#### Records ####

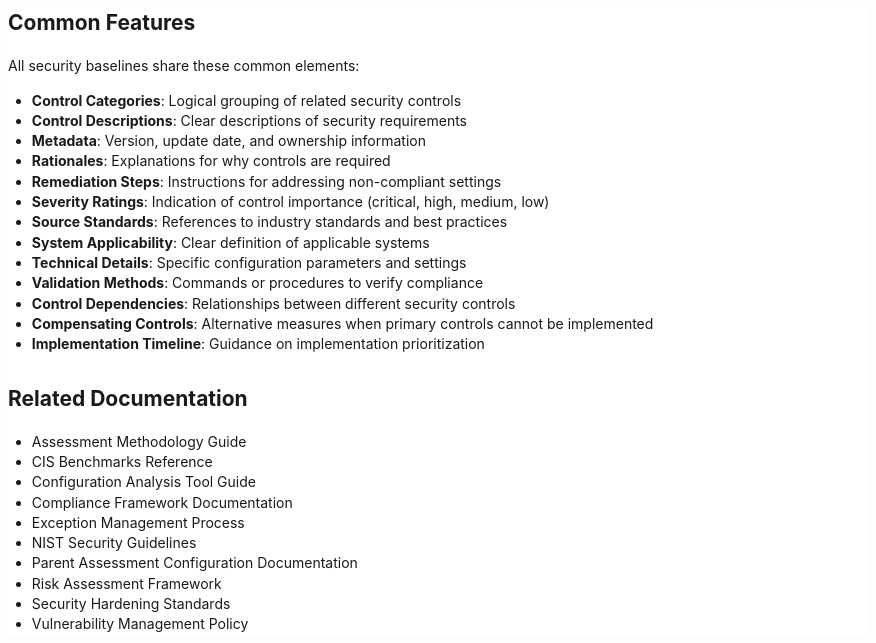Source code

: ## Common Features

All security baselines share these common elements:

- **Control Categories**: Logical grouping of related security controls
- **Control Descriptions**: Clear descriptions of security requirements
- **Metadata**: Version, update date, and ownership information
- **Rationales**: Explanations for why controls are required
- **Remediation Steps**: Instructions for addressing non-compliant settings
- **Severity Ratings**: Indication of control importance (critical, high, medium, low)
- **Source Standards**: References to industry standards and best practices
- **System Applicability**: Clear definition of applicable systems
- **Technical Details**: Specific configuration parameters and settings
- **Validation Methods**: Commands or procedures to verify compliance
- **Control Dependencies**: Relationships between different security controls
- **Compensating Controls**: Alternative measures when primary controls cannot be implemented
- **Implementation Timeline**: Guidance on implementation prioritization

## Related Documentation

- Assessment Methodology Guide
- CIS Benchmarks Reference
- Configuration Analysis Tool Guide
- Compliance Framework Documentation
- Exception Management Process
- NIST Security Guidelines
- Parent Assessment Configuration Documentation
- Risk Assessment Framework
- Security Hardening Standards
- Vulnerability Management Policy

####

[Your task] Retype exactly, and only, the lines that run from the one with "- Assessment Methodology Guide" through the final line of the entries.

[Reply to the exercise]
- Assessment Methodology Guide
- CIS Benchmarks Reference
- Configuration Analysis Tool Guide
- Compliance Framework Documentation
- Exception Management Process
- NIST Security Guidelines
- Parent Assessment Configuration Documentation
- Risk Assessment Framework
- Security Hardening Standards
- Vulnerability Management Policy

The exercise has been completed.